Influences : n.f.
1. Emprunté du latin médiéval influentia, « action attribuée aux astres sur la destinée des hommes ».
2. Action qui s'exerce entre des personnes ou des substances.
3. Autorité, crédit, ascendant, en parlant des personnes

Les Influences

Lagence de presse des Idées

Intelligence sans service

Publié le 26 octobre 2012 par

Sur fond de crise, le gouvernement n’a toujours pas encore trouvé des mesures fortes en matière d’intelligence économique. Concept obtus ?

harbulot.jpg «  Quel second souffle pour l’intelligence économique (IE) ?  » C’est la question posée par l’Ecole de Guerre Economique, c’est son nom, dans les actes de la journée nationale dédiée justement à l’IE, qu’elle a organisé le 28 juin dernier. Après vingt années d’un cheminement incertain, l’IE pénètre peu à peu le monde de l’entreprise française. La perte de compétitivité de notre tissu économique et les mauvais résultats endémiques du commerce extérieur créent de facto un climat propice à l’émergence d’une réflexion sur la manière de mieux affronter la concurrence. Plusieurs groupes du Cac 40 ont décidé de revoir leur management interne de l’information et de se montrer beaucoup plus combatifs qu’ils ne l’étaient déjà sur les marchés à conquérir à l’étranger.
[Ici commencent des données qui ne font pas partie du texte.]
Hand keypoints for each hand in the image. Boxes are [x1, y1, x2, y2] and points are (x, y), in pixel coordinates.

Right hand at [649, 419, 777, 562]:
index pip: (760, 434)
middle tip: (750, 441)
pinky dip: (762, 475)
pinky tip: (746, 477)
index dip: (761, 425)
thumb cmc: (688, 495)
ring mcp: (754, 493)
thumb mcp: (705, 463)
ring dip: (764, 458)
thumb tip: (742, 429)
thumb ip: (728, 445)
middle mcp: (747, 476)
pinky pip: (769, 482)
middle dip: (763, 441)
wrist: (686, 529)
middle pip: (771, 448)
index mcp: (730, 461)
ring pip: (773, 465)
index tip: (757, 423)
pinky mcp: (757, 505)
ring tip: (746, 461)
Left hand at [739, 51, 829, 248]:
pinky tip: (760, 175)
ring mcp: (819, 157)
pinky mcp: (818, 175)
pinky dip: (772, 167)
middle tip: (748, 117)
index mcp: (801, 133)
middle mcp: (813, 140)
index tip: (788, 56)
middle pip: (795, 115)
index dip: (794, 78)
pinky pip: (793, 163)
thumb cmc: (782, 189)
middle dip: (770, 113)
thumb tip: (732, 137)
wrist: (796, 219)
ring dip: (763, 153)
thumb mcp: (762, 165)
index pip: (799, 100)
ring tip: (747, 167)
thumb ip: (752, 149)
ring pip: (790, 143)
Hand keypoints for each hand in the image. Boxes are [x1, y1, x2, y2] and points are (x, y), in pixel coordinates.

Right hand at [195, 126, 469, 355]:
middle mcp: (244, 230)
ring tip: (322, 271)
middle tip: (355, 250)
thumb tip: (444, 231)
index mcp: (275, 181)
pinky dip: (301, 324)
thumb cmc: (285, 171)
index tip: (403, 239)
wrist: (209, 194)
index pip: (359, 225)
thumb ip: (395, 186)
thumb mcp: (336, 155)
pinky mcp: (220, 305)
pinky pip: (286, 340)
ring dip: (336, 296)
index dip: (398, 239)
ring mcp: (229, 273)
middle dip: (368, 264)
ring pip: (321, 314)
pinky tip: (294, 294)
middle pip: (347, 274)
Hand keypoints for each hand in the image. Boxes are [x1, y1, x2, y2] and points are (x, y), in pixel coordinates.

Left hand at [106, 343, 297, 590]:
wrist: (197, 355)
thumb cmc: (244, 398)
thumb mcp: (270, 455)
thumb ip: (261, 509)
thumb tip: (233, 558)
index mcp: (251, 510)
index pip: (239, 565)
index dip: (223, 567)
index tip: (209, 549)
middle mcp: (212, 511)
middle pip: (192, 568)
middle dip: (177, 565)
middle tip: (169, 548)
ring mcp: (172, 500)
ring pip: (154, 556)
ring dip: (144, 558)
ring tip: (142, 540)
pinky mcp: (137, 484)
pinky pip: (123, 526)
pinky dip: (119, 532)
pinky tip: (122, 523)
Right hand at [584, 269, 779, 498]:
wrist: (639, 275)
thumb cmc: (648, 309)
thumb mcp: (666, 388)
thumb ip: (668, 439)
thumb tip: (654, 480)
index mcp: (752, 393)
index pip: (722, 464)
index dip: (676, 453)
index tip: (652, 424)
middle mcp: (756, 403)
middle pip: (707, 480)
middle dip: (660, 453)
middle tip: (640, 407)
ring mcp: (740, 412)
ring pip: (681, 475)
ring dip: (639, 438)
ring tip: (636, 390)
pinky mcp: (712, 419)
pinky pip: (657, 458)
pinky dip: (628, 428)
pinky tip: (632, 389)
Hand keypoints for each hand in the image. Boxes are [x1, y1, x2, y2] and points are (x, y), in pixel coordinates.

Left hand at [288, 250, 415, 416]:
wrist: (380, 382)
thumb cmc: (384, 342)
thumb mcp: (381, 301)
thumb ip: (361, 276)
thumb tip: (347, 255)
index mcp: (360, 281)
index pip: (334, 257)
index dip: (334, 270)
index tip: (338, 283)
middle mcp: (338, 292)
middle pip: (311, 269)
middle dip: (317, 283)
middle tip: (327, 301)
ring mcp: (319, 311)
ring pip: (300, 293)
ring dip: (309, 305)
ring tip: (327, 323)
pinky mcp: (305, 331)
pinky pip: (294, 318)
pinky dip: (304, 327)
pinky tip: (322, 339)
Pour certains industriels, c’est en train de devenir une question de survie. Les Etats-Unis sont les premiers à donner l’exemple en prenant des mesures protectionnistes pour contrer les Chinois dans leur prédation sur leur industrie solaire. Cette riposte vise à sauver ce qui peut l’être d’une des composantes de l’économie verte sur laquelle les économies occidentales misent pour se redéployer. La commission de Bruxelles a dû mettre un voile pudique sur son orthodoxie libérale et a lancé début septembre une enquête antidumping contre la Chine visant sa production de panneaux solaires subventionnés. Cette frappe chirurgicale est un premier test dans la partie de bras de fer qui oppose la Chine aux économies américaines et européennes. François Hollande, candidat aux primaires socialistes, avait semblé lancer une flèche dans cette direction en citant la Chine.

Mais depuis la campagne électorale, plus de son, ni d’image. Du côté de l’appareil d’Etat, l’intelligence économique est au point mort, ou presque. Le successeur d’Olivier Buquen, ce proche de Brice Hortefeux qui est le délégué interministériel à l’intelligence économique nommé sous la présidence de Nicolas Sarkozy, n’est toujours pas encore désigné. Certes la ministre du Commerce extérieur, Nicole Bricq, a confié le 20 septembre une mission à une personne reconnue dans le domaine, Claude Revel, sur le développement de l’influence française en matière de normes. Par cette décision, elle comblait un retard de vingt ans puisque le problème fut évoqué au début des années 90 sous Edith Cresson, premier Ministre. Cette dernière ne disposa pas du temps nécessaire pour mettre en œuvre les ripostes adéquates. Et pourtant, les stratégies d’influence étrangères damaient déjà le pion à certaines de nos entreprises au cœur même de l’Europe.

Certains se demandent si les gouvernants actuels ont bien compris que l’intelligence économique n’était pas cette activité bizarre que la haute administration reflue systématiquement du bout du pied au bout du couloir et dans le meilleur des cas comme un palliatif défensif de plus. C’est une arme de guerre économique qui ne sert pas qu’à défendre mais qui doit nous permettre de gagner des marchés. Gagner, ce verbe n’est politiquement correct que dans le sport, on dirait.

C’est de cette guerre sourde, compliquée et rusée mais bien réelle et franchement brutale que je me propose de vous entretenir dans cette chronique.